There are riches on display, set on plinths and small pedestals. They’re valuable, no doubt, but they’re displayed like a collection rather than like useful tools—a draped shawl here, a burnished breastplate there, a small red stone vase, a carved sculpture no larger than my hand depicting a donkey of all things. They’re vaguely familiar, as if I’ve read of these things before. Is that meant to be the daffodil blade of Corephus used to cut the snake venom from his brother’s heel? I’ve never seen another attempt to create the relic of the tale. But a collection of items from legends will not help me nowand I do not bother with them. I’m sure I’ll have plenty of time later to peruse everything on this island if I wish it. All I have is time and the weight of it clogs my chest if I dwell on it too long.

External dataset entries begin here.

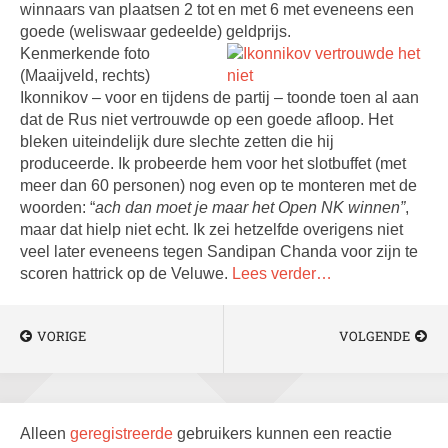
winnaars van plaatsen 2 tot en met 6 met eveneens een
goede (weliswaar gedeelde) geldprijs.
Kenmerkende foto
(Maaijveld, rechts)
Ikonnikov – voor en tijdens de partij – toonde toen al aan
dat de Rus niet vertrouwde op een goede afloop. Het
bleken uiteindelijk dure slechte zetten die hij
produceerde. Ik probeerde hem voor het slotbuffet (met
meer dan 60 personen) nog even op te monteren met de
woorden: “
ach dan moet je maar het Open NK winnen”
,
maar dat hielp niet echt. Ik zei hetzelfde overigens niet
veel later eveneens tegen Sandipan Chanda voor zijn te
scoren hattrick op de Veluwe.
Lees verder…
VORIGE
VOLGENDE
Alleen
geregistreerde
gebruikers kunnen een reactie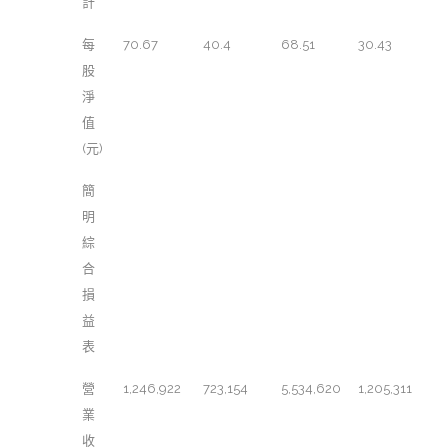
計
每
70.67
40.4
68.51
30.43
股
淨
值
(元)
簡
明
綜
合
損
益
表
營
1,246,922
723,154
5,534,620
1,205,311
業
收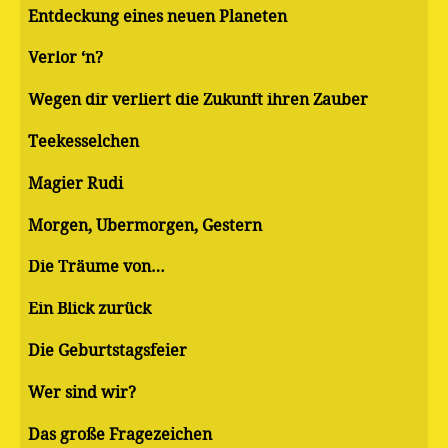
Entdeckung eines neuen Planeten
Verlor ‘n?
Wegen dir verliert die Zukunft ihren Zauber
Teekesselchen
Magier Rudi
Morgen, Übermorgen, Gestern
Die Träume von…
Ein Blick zurück
Die Geburtstagsfeier
Wer sind wir?
Das große Fragezeichen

I go first to the dominating feature of the room.
Placed in the very center—surrounded by enough space to admire it from every side and surely planned when the room was built, for the mosaic swirls out from it—is something I’ve only ever read about but never seen before, a marvel of modern engineering, a treasure so priceless it might turn back the tide of a war. A water clock.
It is hard not to gasp at that. I was offered plans for one once for a kingly sum. The seller had given me only a brief peek at them and that peek had been enough to tell me I had neither the expertise nor the resources in my kingdom to properly make use of them. Such an item is a master craft and the work of years to produce. I’d been sorry to turn it down, though, and I had thought long on the glimpse I’d had months after the seller’s boat had left our shores.
The builder of this clock—to his great credit—has been restrained in the details, choosing white marble rather than gaudy golds.